### Dati dell'esercizio:
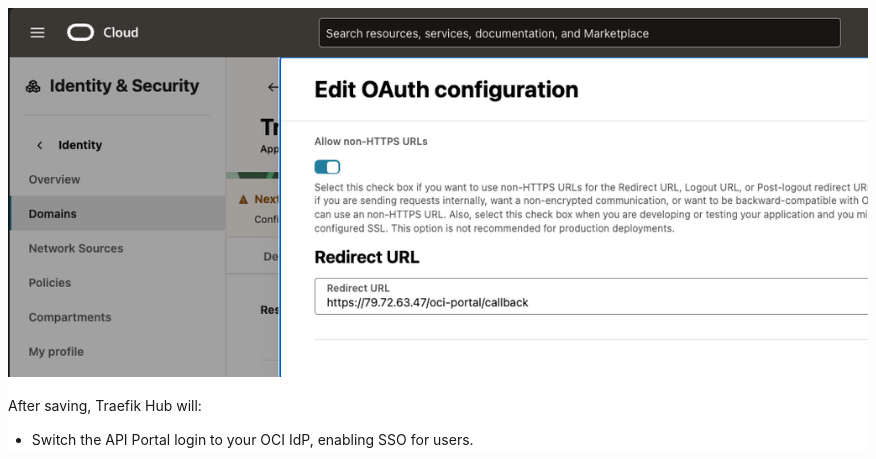 ![Redirect URL](img/4-oauth_redirect_url_oci.png)

After saving, Traefik Hub will:

- Switch the API Portal login to your OCI IdP, enabling SSO for users.
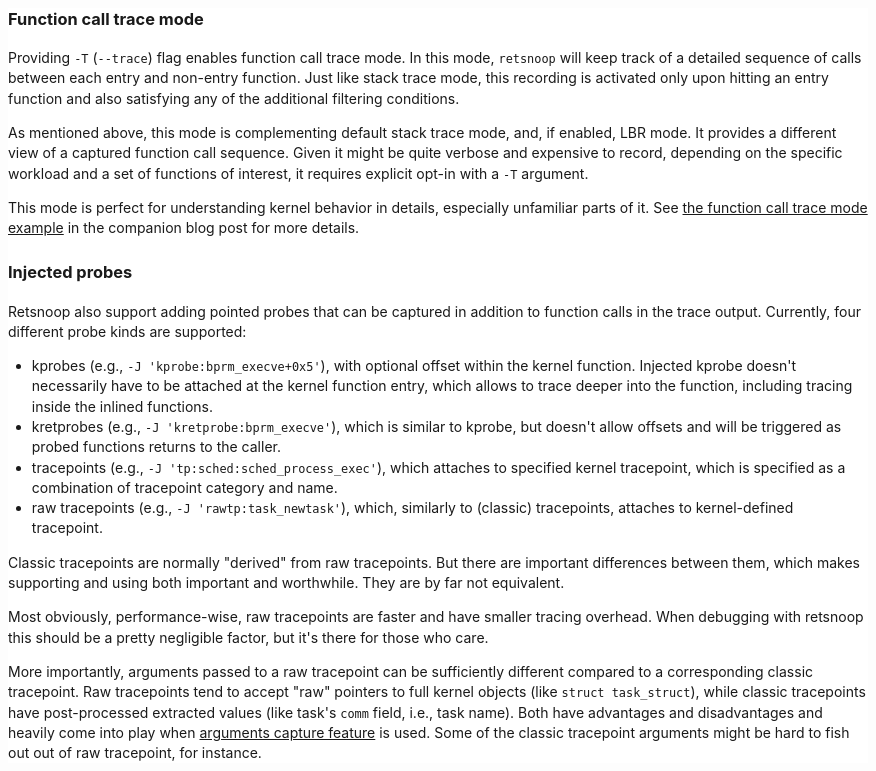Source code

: ### Function call trace mode

Providing `-T` (`--trace`) flag enables function call trace mode. In this
mode, `retsnoop` will keep track of a detailed sequence of calls between each
entry and non-entry function. Just like stack trace mode, this recording is
activated only upon hitting an entry function and also satisfying any of the
additional filtering conditions.

As mentioned above, this mode is complementing default stack trace mode, and,
if enabled, LBR mode. It provides a different view of a captured function call
sequence. Given it might be quite verbose and expensive to record, depending
on the specific workload and a set of functions of interest, it requires
explicit opt-in with a `-T` argument.

This mode is perfect for understanding kernel behavior in details, especially
unfamiliar parts of it. See
[the function call trace mode example](https://nakryiko.com/posts/retsnoop-intro/#tracing-bpf-verification-flow)
in the companion blog post for more details.

### Injected probes

Retsnoop also support adding pointed probes that can be captured in addition
to function calls in the trace output. Currently, four different probe kinds
are supported:

  - kprobes (e.g., `-J 'kprobe:bprm_execve+0x5'`), with optional offset within
    the kernel function. Injected kprobe doesn't necessarily have to be
    attached at the kernel function entry, which allows to trace deeper into
    the function, including tracing inside the inlined functions.
  - kretprobes (e.g., `-J 'kretprobe:bprm_execve'`), which is similar to
    kprobe, but doesn't allow offsets and will be triggered as probed
    functions returns to the caller.
  - tracepoints (e.g., `-J 'tp:sched:sched_process_exec'`), which attaches to
    specified kernel tracepoint, which is specified as a combination of
    tracepoint category and name.
  - raw tracepoints (e.g., `-J 'rawtp:task_newtask'`), which, similarly to
    (classic) tracepoints, attaches to kernel-defined tracepoint.

Classic tracepoints are normally "derived" from raw tracepoints. But there are
important differences between them, which makes supporting and using both
important and worthwhile. They are by far not equivalent.

Most obviously, performance-wise, raw tracepoints are faster and have smaller
tracing overhead. When debugging with retsnoop this should be a pretty
negligible factor, but it's there for those who care.

More importantly, arguments passed to a raw tracepoint can be sufficiently
different compared to a corresponding classic tracepoint. Raw tracepoints tend
to accept "raw" pointers to full kernel objects (like `struct task_struct`),
while classic tracepoints have post-processed extracted values (like task's
`comm` field, i.e., task name). Both have advantages and disadvantages and
heavily come into play when [arguments capture feature](#function-arguments-capture)
is used. Some of the classic tracepoint arguments might be hard to fish out
out of raw tracepoint, for instance.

### Consegna:
Ricopia senza alcuna modifica le righe che vanno da quella contenente "Most obviously, performance-wise, raw" a quella contenente "negligible factor, but", entrambe incluse.

### Soluzione scritta:
Most obviously, performance-wise, raw tracepoints are faster and have smaller
tracing overhead. When debugging with retsnoop this should be a pretty
negligible factor, but it's there for those who care.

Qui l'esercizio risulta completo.